Quoted passage section start

He said the definition of an “authorised officer” in the draft is still unclear.

“The amendments are poorly drafted as it refers to an ‘officer’ and later to an ‘official’.”

He said Mura, as a community organisation, is totally opposed to the amendments as it gives too much power to the “ authorised officer” to bypass the courts.

“We feel that it’s a crime to impound someone’s property without a court order.

“The issuing of compliance notices and illegal recovery of costs from people without following a judicial process is illegal,” Mr Jantjes said.

The draft allows an official to order a person to leave and or remain out of an area.

“So for example if a family has a picnic at the beach and another person complains about a noise, then the officer can order the family to leave and stay out of the area. It does not even allow the family to present their side of the story.

“It merely relies on the officer to make a subjective decision. It therefore gives the officer too much discretionary power and infringes on the individuals right to be heard.”

He said that the amendments infringe on the rights of parishioners at mosques and churches.

“Mura feels that this draft amendments should be scrapped in order to allow meaningful discussion. It should also be written in a way for ordinary people to understand,” Mr Jantjes said.

Jerimia Thuynsma, chairman of the Mitchell’s Plain Community Advice and Development Project management board, said the amendments were flashback to the apartheid era, when arbitrary search and seizures were the order of the day.

Quoted passage section end
Supplied material section start

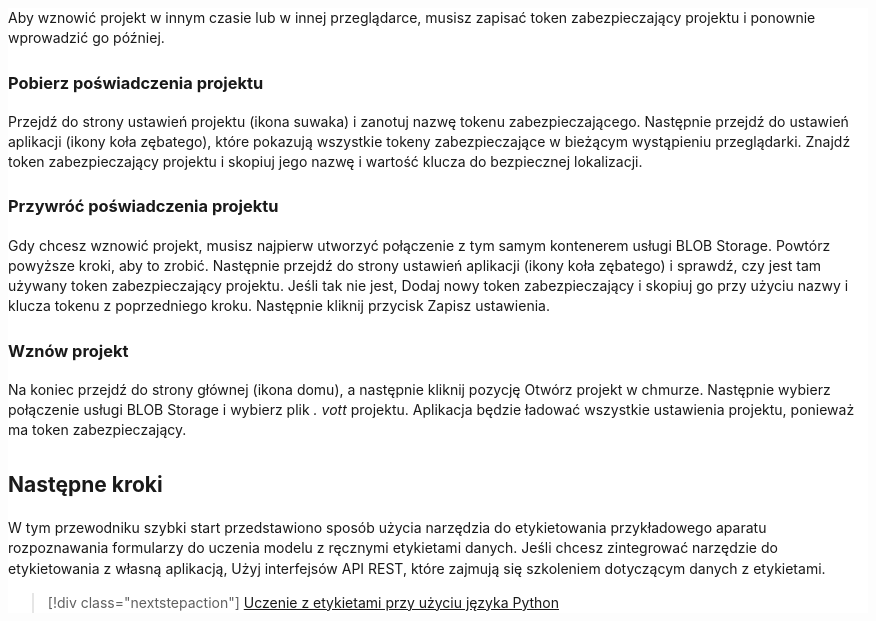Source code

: Aby wznowić projekt w innym czasie lub w innej przeglądarce, musisz zapisać token zabezpieczający projektu i ponownie wprowadzić go później. 

### <a name="get-project-credentials"></a>Pobierz poświadczenia projektu
Przejdź do strony ustawień projektu (ikona suwaka) i zanotuj nazwę tokenu zabezpieczającego. Następnie przejdź do ustawień aplikacji (ikony koła zębatego), które pokazują wszystkie tokeny zabezpieczające w bieżącym wystąpieniu przeglądarki. Znajdź token zabezpieczający projektu i skopiuj jego nazwę i wartość klucza do bezpiecznej lokalizacji.

### <a name="restore-project-credentials"></a>Przywróć poświadczenia projektu
Gdy chcesz wznowić projekt, musisz najpierw utworzyć połączenie z tym samym kontenerem usługi BLOB Storage. Powtórz powyższe kroki, aby to zrobić. Następnie przejdź do strony ustawień aplikacji (ikony koła zębatego) i sprawdź, czy jest tam używany token zabezpieczający projektu. Jeśli tak nie jest, Dodaj nowy token zabezpieczający i skopiuj go przy użyciu nazwy i klucza tokenu z poprzedniego kroku. Następnie kliknij przycisk Zapisz ustawienia. 

### <a name="resume-a-project"></a>Wznów projekt

Na koniec przejdź do strony głównej (ikona domu), a następnie kliknij pozycję Otwórz projekt w chmurze. Następnie wybierz połączenie usługi BLOB Storage i wybierz plik *. vott* projektu. Aplikacja będzie ładować wszystkie ustawienia projektu, ponieważ ma token zabezpieczający.

## <a name="next-steps"></a>Następne kroki

W tym przewodniku szybki start przedstawiono sposób użycia narzędzia do etykietowania przykładowego aparatu rozpoznawania formularzy do uczenia modelu z ręcznymi etykietami danych. Jeśli chcesz zintegrować narzędzie do etykietowania z własną aplikacją, Użyj interfejsów API REST, które zajmują się szkoleniem dotyczącym danych z etykietami.

> [!div class="nextstepaction"]
> [Uczenie z etykietami przy użyciu języka Python](./python-labeled-data.md)

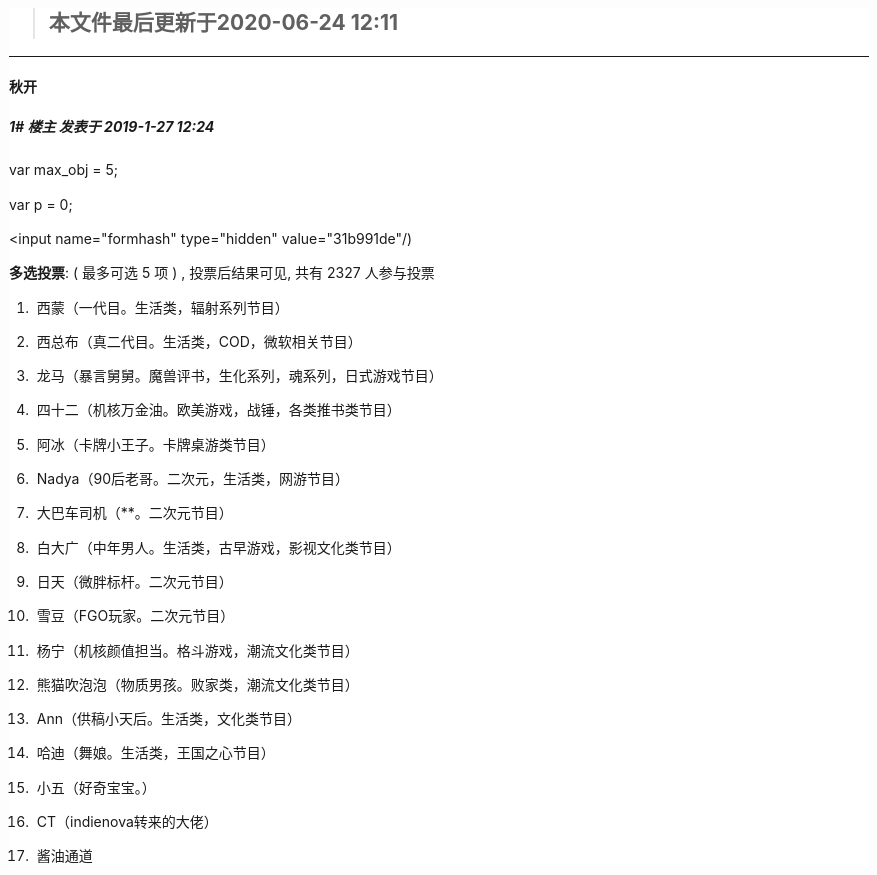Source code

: > ## **本文件最后更新于2020-06-24 12:11** 


-----

####  秋开  
##### 1#       楼主       发表于 2019-1-27 12:24


var max_obj = 5;

var p = 0;


<input name="formhash" type="hidden" value="31b991de"/)

<strong>多选投票</strong>: ( 最多可选 5 项 ) , 投票后结果可见, 共有 2327 人参与投票


1.  西蒙（一代目。生活类，辐射系列节目）


2.  西总布（真二代目。生活类，COD，微软相关节目）


3.  龙马（暴言舅舅。魔兽评书，生化系列，魂系列，日式游戏节目）


4.  四十二（机核万金油。欧美游戏，战锤，各类推书类节目）


5.  阿冰（卡牌小王子。卡牌桌游类节目）


6.  Nadya（90后老哥。二次元，生活类，网游节目）


7.  大巴车司机（**。二次元节目）


8.  白大广（中年男人。生活类，古早游戏，影视文化类节目）


9.  日天（微胖标杆。二次元节目）


10.  雪豆（FGO玩家。二次元节目）


11.  杨宁（机核颜值担当。格斗游戏，潮流文化类节目）


12.  熊猫吹泡泡（物质男孩。败家类，潮流文化类节目）


13.  Ann（供稿小天后。生活类，文化类节目）


14.  哈迪（舞娘。生活类，王国之心节目）


15.  小五（好奇宝宝。）


16.  CT（indienova转来的大佬）


17.  酱油通道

Supplied material section end

### [How to complete this task]
Reproduce the passage of the article on the draft amendments starting at "Jerimia Thuynsma, chairman" and ending at "of the day.". Work only from the article on the draft amendments.

### [Output of the task]
Jerimia Thuynsma, chairman of the Mitchell’s Plain Community Advice and Development Project management board, said the amendments were flashback to the apartheid era, when arbitrary search and seizures were the order of the day.